*** Begin section ***

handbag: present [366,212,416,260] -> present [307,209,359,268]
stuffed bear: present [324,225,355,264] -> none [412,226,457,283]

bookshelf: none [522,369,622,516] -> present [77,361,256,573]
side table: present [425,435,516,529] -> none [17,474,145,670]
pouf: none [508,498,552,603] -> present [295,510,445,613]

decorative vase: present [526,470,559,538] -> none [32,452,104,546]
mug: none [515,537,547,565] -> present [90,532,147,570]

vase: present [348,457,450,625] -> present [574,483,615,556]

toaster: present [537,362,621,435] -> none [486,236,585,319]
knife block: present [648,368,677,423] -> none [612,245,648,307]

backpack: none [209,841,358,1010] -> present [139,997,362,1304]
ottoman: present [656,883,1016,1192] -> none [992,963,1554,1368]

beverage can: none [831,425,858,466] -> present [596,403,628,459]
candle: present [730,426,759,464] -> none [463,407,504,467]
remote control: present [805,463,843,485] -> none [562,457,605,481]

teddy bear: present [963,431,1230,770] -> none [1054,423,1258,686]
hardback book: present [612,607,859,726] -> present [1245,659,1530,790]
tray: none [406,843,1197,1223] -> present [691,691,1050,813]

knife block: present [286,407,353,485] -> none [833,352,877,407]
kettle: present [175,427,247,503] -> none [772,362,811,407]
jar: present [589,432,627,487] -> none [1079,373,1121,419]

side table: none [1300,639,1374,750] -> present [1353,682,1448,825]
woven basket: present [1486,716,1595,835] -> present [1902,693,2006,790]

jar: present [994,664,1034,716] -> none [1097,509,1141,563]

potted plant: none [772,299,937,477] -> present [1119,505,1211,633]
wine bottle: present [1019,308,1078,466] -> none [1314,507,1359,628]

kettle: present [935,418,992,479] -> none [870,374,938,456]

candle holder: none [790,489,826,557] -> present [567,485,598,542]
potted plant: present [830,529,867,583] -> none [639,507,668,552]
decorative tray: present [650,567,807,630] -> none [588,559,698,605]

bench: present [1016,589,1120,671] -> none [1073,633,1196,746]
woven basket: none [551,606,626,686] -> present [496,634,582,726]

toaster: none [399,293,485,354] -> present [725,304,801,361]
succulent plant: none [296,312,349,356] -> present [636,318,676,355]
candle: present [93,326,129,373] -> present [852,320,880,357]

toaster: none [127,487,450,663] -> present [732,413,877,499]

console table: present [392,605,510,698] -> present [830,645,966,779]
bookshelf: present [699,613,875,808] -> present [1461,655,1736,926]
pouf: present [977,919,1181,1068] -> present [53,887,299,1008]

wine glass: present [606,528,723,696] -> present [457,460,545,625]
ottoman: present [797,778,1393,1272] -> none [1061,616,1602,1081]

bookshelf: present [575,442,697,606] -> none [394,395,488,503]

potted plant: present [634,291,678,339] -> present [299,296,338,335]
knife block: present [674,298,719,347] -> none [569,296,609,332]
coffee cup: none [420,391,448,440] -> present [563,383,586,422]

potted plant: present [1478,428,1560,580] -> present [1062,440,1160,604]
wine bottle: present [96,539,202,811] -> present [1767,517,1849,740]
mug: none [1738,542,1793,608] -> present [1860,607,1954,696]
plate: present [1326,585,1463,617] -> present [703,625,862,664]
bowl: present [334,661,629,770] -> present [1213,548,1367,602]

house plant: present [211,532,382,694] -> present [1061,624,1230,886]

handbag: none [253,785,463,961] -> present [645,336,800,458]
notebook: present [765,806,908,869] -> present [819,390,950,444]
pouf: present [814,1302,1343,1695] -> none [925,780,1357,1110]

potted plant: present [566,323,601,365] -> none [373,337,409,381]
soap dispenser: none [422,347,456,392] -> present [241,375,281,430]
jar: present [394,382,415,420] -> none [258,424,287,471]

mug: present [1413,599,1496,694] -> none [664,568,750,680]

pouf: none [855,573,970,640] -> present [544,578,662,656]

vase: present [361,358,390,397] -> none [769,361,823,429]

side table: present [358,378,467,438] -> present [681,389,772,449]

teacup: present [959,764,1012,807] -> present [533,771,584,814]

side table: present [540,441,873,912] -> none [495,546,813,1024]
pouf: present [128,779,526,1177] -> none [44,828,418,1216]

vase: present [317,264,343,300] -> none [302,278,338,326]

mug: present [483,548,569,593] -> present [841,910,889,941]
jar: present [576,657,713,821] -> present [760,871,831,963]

*** End section ***

An exact copy of the listing is what's needed here.

> Solution to this problem:
handbag: present [366,212,416,260] -> present [307,209,359,268]
stuffed bear: present [324,225,355,264] -> none [412,226,457,283]

bookshelf: none [522,369,622,516] -> present [77,361,256,573]
side table: present [425,435,516,529] -> none [17,474,145,670]
pouf: none [508,498,552,603] -> present [295,510,445,613]

decorative vase: present [526,470,559,538] -> none [32,452,104,546]
mug: none [515,537,547,565] -> present [90,532,147,570]

vase: present [348,457,450,625] -> present [574,483,615,556]

toaster: present [537,362,621,435] -> none [486,236,585,319]
knife block: present [648,368,677,423] -> none [612,245,648,307]

backpack: none [209,841,358,1010] -> present [139,997,362,1304]
ottoman: present [656,883,1016,1192] -> none [992,963,1554,1368]

beverage can: none [831,425,858,466] -> present [596,403,628,459]
candle: present [730,426,759,464] -> none [463,407,504,467]
remote control: present [805,463,843,485] -> none [562,457,605,481]

teddy bear: present [963,431,1230,770] -> none [1054,423,1258,686]
hardback book: present [612,607,859,726] -> present [1245,659,1530,790]
tray: none [406,843,1197,1223] -> present [691,691,1050,813]

knife block: present [286,407,353,485] -> none [833,352,877,407]
kettle: present [175,427,247,503] -> none [772,362,811,407]
jar: present [589,432,627,487] -> none [1079,373,1121,419]

side table: none [1300,639,1374,750] -> present [1353,682,1448,825]
woven basket: present [1486,716,1595,835] -> present [1902,693,2006,790]

jar: present [994,664,1034,716] -> none [1097,509,1141,563]

potted plant: none [772,299,937,477] -> present [1119,505,1211,633]
wine bottle: present [1019,308,1078,466] -> none [1314,507,1359,628]

kettle: present [935,418,992,479] -> none [870,374,938,456]

candle holder: none [790,489,826,557] -> present [567,485,598,542]
potted plant: present [830,529,867,583] -> none [639,507,668,552]
decorative tray: present [650,567,807,630] -> none [588,559,698,605]

bench: present [1016,589,1120,671] -> none [1073,633,1196,746]
woven basket: none [551,606,626,686] -> present [496,634,582,726]

toaster: none [399,293,485,354] -> present [725,304,801,361]
succulent plant: none [296,312,349,356] -> present [636,318,676,355]
candle: present [93,326,129,373] -> present [852,320,880,357]

toaster: none [127,487,450,663] -> present [732,413,877,499]

console table: present [392,605,510,698] -> present [830,645,966,779]
bookshelf: present [699,613,875,808] -> present [1461,655,1736,926]
pouf: present [977,919,1181,1068] -> present [53,887,299,1008]

wine glass: present [606,528,723,696] -> present [457,460,545,625]
ottoman: present [797,778,1393,1272] -> none [1061,616,1602,1081]

bookshelf: present [575,442,697,606] -> none [394,395,488,503]

potted plant: present [634,291,678,339] -> present [299,296,338,335]
knife block: present [674,298,719,347] -> none [569,296,609,332]
coffee cup: none [420,391,448,440] -> present [563,383,586,422]

potted plant: present [1478,428,1560,580] -> present [1062,440,1160,604]
wine bottle: present [96,539,202,811] -> present [1767,517,1849,740]
mug: none [1738,542,1793,608] -> present [1860,607,1954,696]
plate: present [1326,585,1463,617] -> present [703,625,862,664]
bowl: present [334,661,629,770] -> present [1213,548,1367,602]

house plant: present [211,532,382,694] -> present [1061,624,1230,886]

handbag: none [253,785,463,961] -> present [645,336,800,458]
notebook: present [765,806,908,869] -> present [819,390,950,444]
pouf: present [814,1302,1343,1695] -> none [925,780,1357,1110]

potted plant: present [566,323,601,365] -> none [373,337,409,381]
soap dispenser: none [422,347,456,392] -> present [241,375,281,430]
jar: present [394,382,415,420] -> none [258,424,287,471]

mug: present [1413,599,1496,694] -> none [664,568,750,680]

pouf: none [855,573,970,640] -> present [544,578,662,656]

vase: present [361,358,390,397] -> none [769,361,823,429]

side table: present [358,378,467,438] -> present [681,389,772,449]

teacup: present [959,764,1012,807] -> present [533,771,584,814]

side table: present [540,441,873,912] -> none [495,546,813,1024]
pouf: present [128,779,526,1177] -> none [44,828,418,1216]

vase: present [317,264,343,300] -> none [302,278,338,326]

mug: present [483,548,569,593] -> present [841,910,889,941]
jar: present [576,657,713,821] -> present [760,871,831,963]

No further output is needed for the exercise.